My younger two children wanted to learn about the human body. We started talking about and modelling the cell and have moved onto the skeleton.

First, we talked about why we have a skeleton. They made a playdough man to demonstrate how difficult it is to stand without support. We put in sticks to act as bones and help the man keep upright.

We also talked about the protective functions of the skeleton and how it contains bone marrow.

Our other objective was to be aware of the proper names of some major bones. OK, I practised as a doctor for many years but in my life as a mother, it has been useful on a couple of occasions to know the proper names for some of the long bones. Whilst I'm not an advocate of doctors speaking so patients can't understand, bones do have names and it is useful for the children to know them. So we made a vegetable model skeleton.

I first saw something a bit like this on Pinterest although this wasn't really for educational purposes.

Anyway, we went ahead and made our own vegetable skeleton.

OK, he isn't perfect-not by a long chalk.
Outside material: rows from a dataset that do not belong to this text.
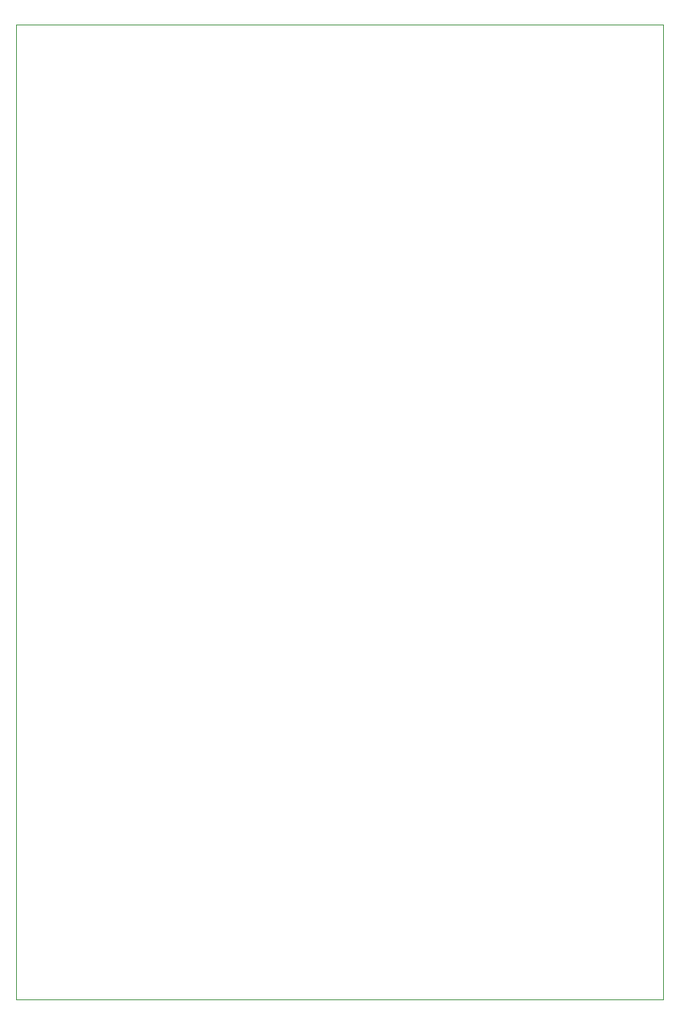
<source format=gbr>
G04 #@! TF.GenerationSoftware,KiCad,Pcbnew,5.1.4*
G04 #@! TF.CreationDate,2019-09-28T19:58:15+01:00*
G04 #@! TF.ProjectId,z802-4,7a383032-2d34-42e6-9b69-6361645f7063,rev?*
G04 #@! TF.SameCoordinates,Original*
G04 #@! TF.FileFunction,Profile,NP*
%FSLAX46Y46*%
G04 Gerber Fmt 4.6, Leading zero omitted, Abs format (unit mm)*
G04 Created by KiCad (PCBNEW 5.1.4) date 2019-09-28 19:58:15*
%MOMM*%
%LPD*%
G04 APERTURE LIST*
%ADD10C,0.050000*%
G04 APERTURE END LIST*
D10*
X71120000Y-167894000D02*
X142494000Y-167894000D01*
X71120000Y-167386000D02*
X71120000Y-167894000D01*
X71120000Y-60452000D02*
X71120000Y-167386000D01*
X142494000Y-60452000D02*
X71120000Y-60452000D01*
X142494000Y-167894000D02*
X142494000Y-60452000D01*
M02*

</source>
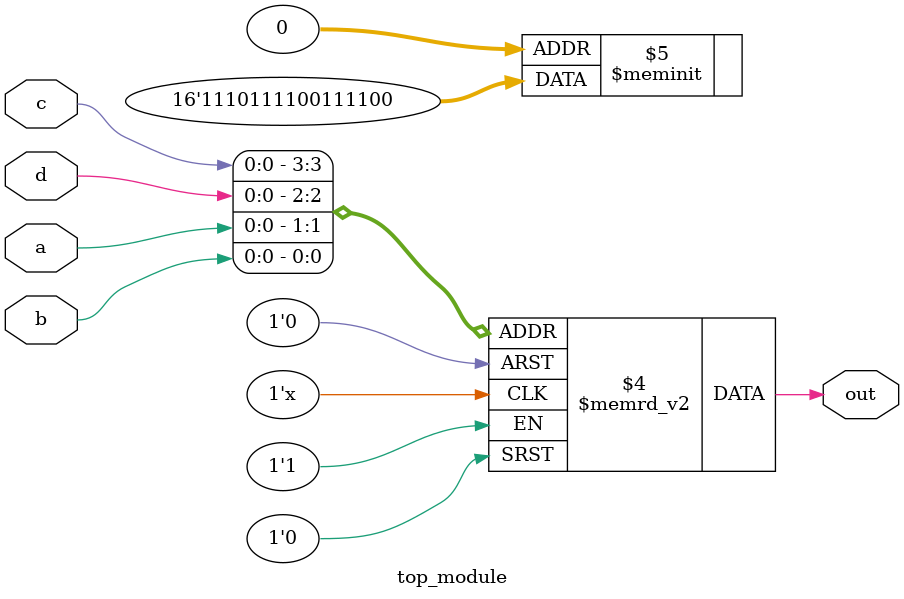
<source format=sv>
module top_module (
	input a, 
	input b,
	input c,
	input d,
	output reg out
);

always @(*) begin
	case ({c, d, a, b})
	4'b0010, // 00|10 -> 1
	4'b0011, // 00|11 -> 1
	4'b0100, // 01|00 -> 0
	4'b0101, // 01|01 -> 0
	4'b1000, // 10|00 -> 0
	4'b1001, // 10|01 -> 0
	4'b1010, // 10|10 -> 1
	4'b1011, // 10|11 -> 1
	4'b1101, // 11|01 -> 1
	4'b1110, // 11|10 -> 1
	4'b1111: // 11|11 -> 1
		out = 1'b1;
		
	default: out = 1'b0;  // Including the default for don't-cares and unspecified entries.
	endcase
end

endmodule

</source>
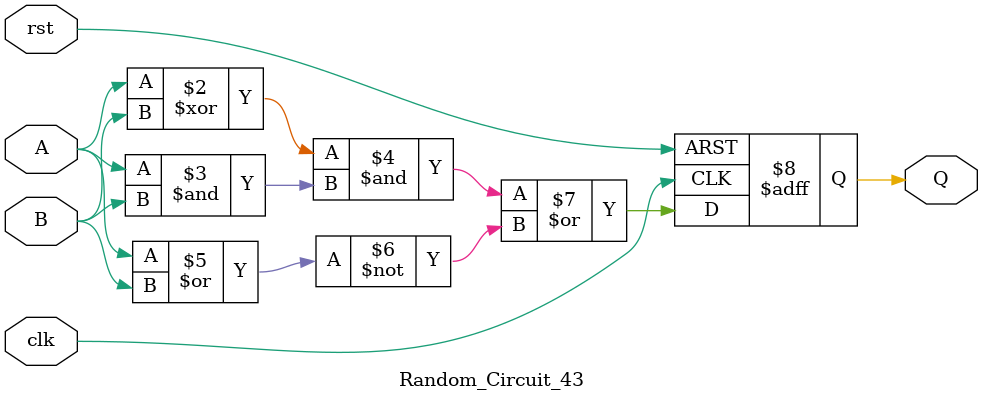
<source format=v>
module Random_Circuit_43 (
    input A, B, clk, rst,
    output reg Q
);
    always @(posedge clk or posedge rst) begin
        if (rst)
            Q <= 0;
        else
            Q <= (A ^ B) & (A & B) | ~(A | B);  // XOR, AND, NOR logic
    end
endmodule

</source>
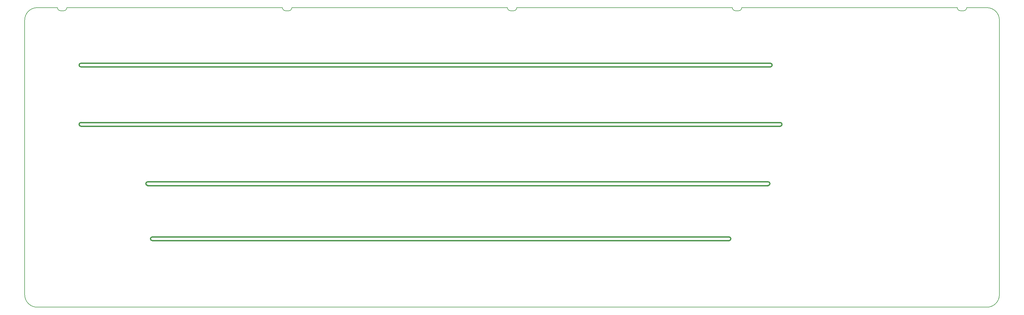
<source format=gbr>
%TF.GenerationSoftware,KiCad,Pcbnew,(5.1.10)-1*%
%TF.CreationDate,2022-05-31T16:30:18+07:00*%
%TF.ProjectId,Leopold Replacement,4c656f70-6f6c-4642-9052-65706c616365,rev?*%
%TF.SameCoordinates,Original*%
%TF.FileFunction,Profile,NP*%
%FSLAX46Y46*%
G04 Gerber Fmt 4.6, Leading zero omitted, Abs format (unit mm)*
G04 Created by KiCad (PCBNEW (5.1.10)-1) date 2022-05-31 16:30:18*
%MOMM*%
%LPD*%
G01*
G04 APERTURE LIST*
%TA.AperFunction,Profile*%
%ADD10C,0.400000*%
%TD*%
%TA.AperFunction,Profile*%
%ADD11C,0.200000*%
%TD*%
G04 APERTURE END LIST*
D10*
X42862752Y-73516842D02*
X227410712Y-73516842D01*
X42862752Y-74716842D02*
X227410712Y-74716842D01*
X227410712Y-73516842D02*
G75*
G02*
X227410712Y-74716842I0J-600000D01*
G01*
X42862752Y-74716842D02*
G75*
G02*
X42862752Y-73516842I0J600000D01*
G01*
X41374462Y-57030000D02*
G75*
G02*
X41374462Y-55830000I0J600000D01*
G01*
X41374462Y-55830000D02*
X239912348Y-55830000D01*
X239912348Y-55830000D02*
G75*
G02*
X239912348Y-57030000I0J-600000D01*
G01*
X41374462Y-57030000D02*
X239912348Y-57030000D01*
X20010000Y-36820000D02*
X243781902Y-36820000D01*
X20010000Y-38020000D02*
X243781902Y-38020000D01*
X243781902Y-36820000D02*
G75*
G02*
X243781902Y-38020000I0J-600000D01*
G01*
X20010000Y-38020000D02*
G75*
G02*
X20010000Y-36820000I0J600000D01*
G01*
X20010000Y-19010000D02*
G75*
G02*
X20010000Y-17810000I0J600000D01*
G01*
X20010000Y-17810000D02*
X240625000Y-17810000D01*
X240625000Y-17810000D02*
G75*
G02*
X240625000Y-19010000I0J-600000D01*
G01*
X20010000Y-19010000D02*
X240625000Y-19010000D01*
D11*
X303500000Y0D02*
X309966000Y0D01*
X231500000Y0D02*
X300500000Y0D01*
X159500000Y0D02*
X228500000Y0D01*
X87500000Y0D02*
X156500000Y0D01*
X301500000Y-1000000D02*
X302500000Y-1000000D01*
X302500000Y-1000000D02*
G75*
G03*
X303500000Y0I0J1000000D01*
G01*
X300500000Y0D02*
G75*
G03*
X301500000Y-1000000I1000000J0D01*
G01*
X229500000Y-1000000D02*
X230500000Y-1000000D01*
X230500000Y-1000000D02*
G75*
G03*
X231500000Y0I0J1000000D01*
G01*
X228500000Y0D02*
G75*
G03*
X229500000Y-1000000I1000000J0D01*
G01*
X157500000Y-1000000D02*
X158500000Y-1000000D01*
X158500000Y-1000000D02*
G75*
G03*
X159500000Y0I0J1000000D01*
G01*
X156500000Y0D02*
G75*
G03*
X157500000Y-1000000I1000000J0D01*
G01*
X85500000Y-1000000D02*
X86500000Y-1000000D01*
X86500000Y-1000000D02*
G75*
G03*
X87500000Y0I0J1000000D01*
G01*
X84500000Y0D02*
G75*
G03*
X85500000Y-1000000I1000000J0D01*
G01*
X6000000Y0D02*
X12500000Y0D01*
X13500000Y-1000000D02*
X14500000Y-1000000D01*
X14500000Y-1000000D02*
G75*
G03*
X15500000Y0I0J1000000D01*
G01*
X12500000Y0D02*
G75*
G03*
X13500000Y-1000000I1000000J0D01*
G01*
X313966000Y-92050300D02*
X313966000Y-4000000D01*
X309966000Y0D02*
G75*
G02*
X313966000Y-4000000I0J-4000000D01*
G01*
X84500000Y0D02*
X15500000Y0D01*
X6000000Y-96050300D02*
G75*
G02*
X2000000Y-92050300I0J4000000D01*
G01*
X6000000Y-96050300D02*
X309966000Y-96050300D01*
X2000000Y-4000000D02*
G75*
G02*
X6000000Y0I4000000J0D01*
G01*
X313966000Y-92050300D02*
G75*
G02*
X309966000Y-96050300I-4000000J0D01*
G01*
X2000000Y-4000000D02*
X2000000Y-92050300D01*
M02*

</source>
For starters ,he only has four pairs of ribs and nothing beyond his radius and ulnar in his arms and beyond his tibia and fibula in his legs.

From a bony point of view, he has

  • skull-brocoli
  • spine-mushroom stalks
  • pelvis-mushrooms
  • clavicle-apple
  • humerus-carrot
  • femur-carrot
  • radius and ulna-carrot
  • tibia and fibula-carrot
  • ribs-green pepper. 

Do the children know the names of the bones? Maybe not all but they are familiar terms now and they certainly enjoyed themselves. Skeleton man has now been eaten!


  1. Hey, what a brilliant idea! I'm copying that down for next spring when Miss 12 will be doing the human body. Thanks so much.

  2. LOVE your skeleton!! What a wonderfully fun way to add some learning fun! Thanks for linking up to TGIF!


  3. I'm going to borrow this idea for my skeleton chapter over the next few weeks- so cool!